(Change listing data)

# # # #

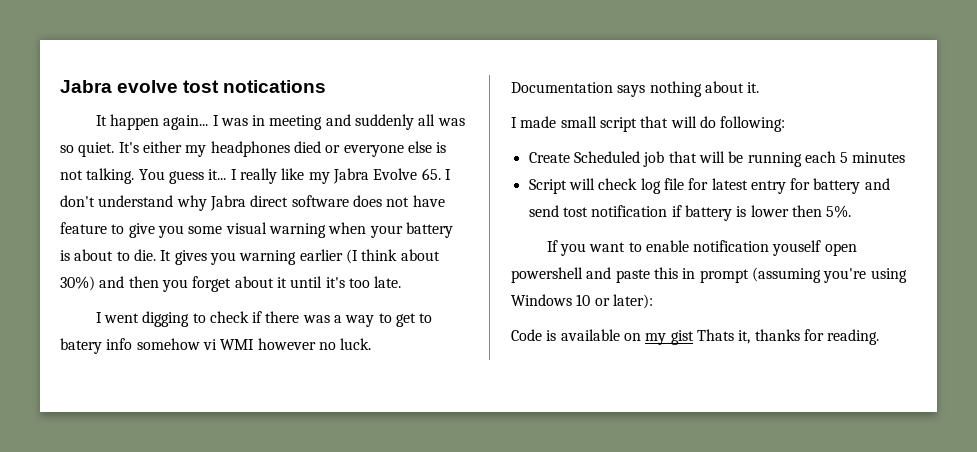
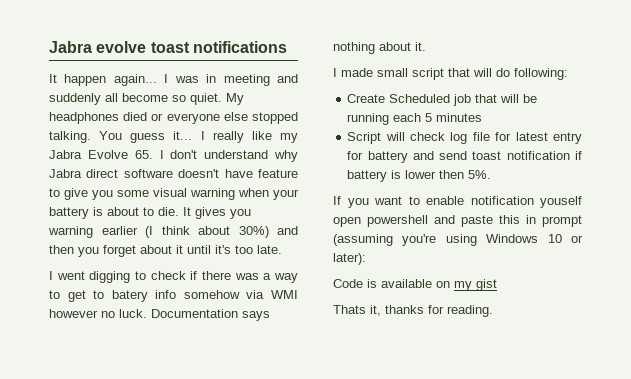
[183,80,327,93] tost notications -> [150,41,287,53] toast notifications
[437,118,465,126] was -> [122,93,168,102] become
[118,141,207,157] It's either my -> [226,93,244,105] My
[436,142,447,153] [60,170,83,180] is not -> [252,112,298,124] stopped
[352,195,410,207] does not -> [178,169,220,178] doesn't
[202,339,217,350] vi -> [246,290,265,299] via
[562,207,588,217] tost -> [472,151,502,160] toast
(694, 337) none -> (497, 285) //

# # # #

Line by line, check the data above for the word "toast" and state how many lines contain it. Give only the number.

### RESPONSE TO THE TASK
2